Formed in 2005, Moriarty is a musical collective made up of five artists of French, American, Swiss and Vietnamese origin. The members were mainly born in France to American parents. Moriarty have a very solid reputation throughout Europe for playing live, where they use a multitude of weird and wonderful instruments to lay down layers of bluesy, cajun, folky sound before vocalist Rosemary Moriarty brings her considerable vocal talents to the party – she has a touch of the Karen Dalton & Nina Simone about her.
Produced and mixed by Renaud Létang, who has worked with such acts as The Kills, Feist, Lianne La Havas, and Manu Chao, ‘Epitaph’ is the band’s fourth album. This record starts where their second album, ‘The Missing Room’ ended: at the threshold of another world – the realm of spirits, ghosts and wandering souls. Not an album about death, but rather a bright, strange, unpredictable journey through “Underworld” (or afterworld).
The album features songs that the band had lost and forgotten, alongside those songs of love and lost – recorded in the attic of a farmhouse near a mining town in Eastern France.

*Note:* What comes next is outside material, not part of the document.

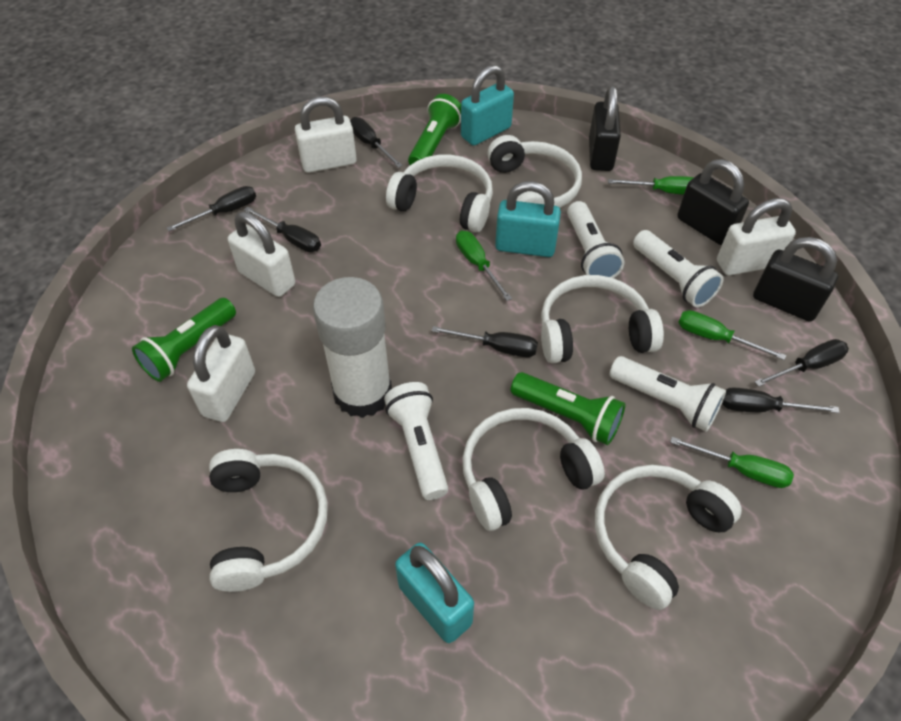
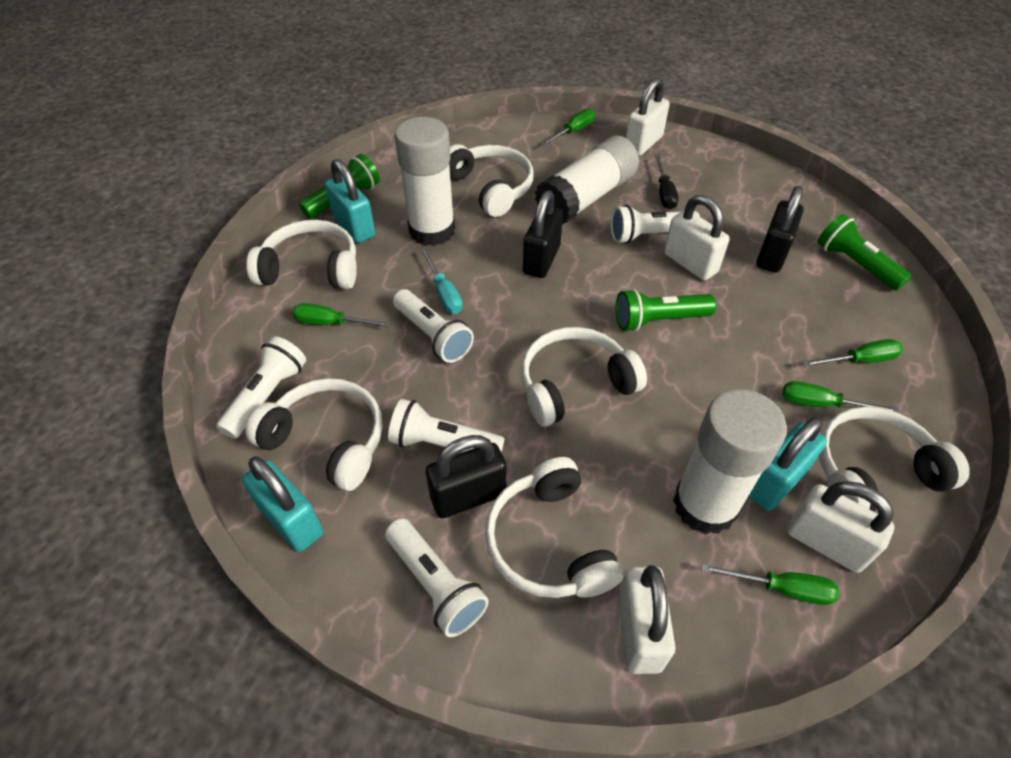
black screwdriver: 6 -> 1
green screwdriver: 4 -> 5
turquoise screwdriver: 0 -> 1
white flashlight: 4 -> 5
white glue stick: 1 -> 3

“In 2014, after a few years of touring, we opened our archives, our suitcases and notebooks filled with unfinished fragments, forgotten instrumentals and obscure lyrics. We found old tracks recorded on dictaphones and 1/4-inch tapes, captured in the backstage of theatres, hotels and remote hideouts.”Â
‘Epitaph’ is at once catchy and compelling, bluesy and beat. Taken on a trip by the gorgeous voice of Rosemary Moriarty (real name Rosemary Standley), accompanied by guitars and double bass and harmonica, the listener is captured, and flung into a seedy smokey cafe, where we can just about make out through the haze the heroes of the beat generation Burroughs, Kerouac, Ginsberg and Cassady, reciting from their notebooks.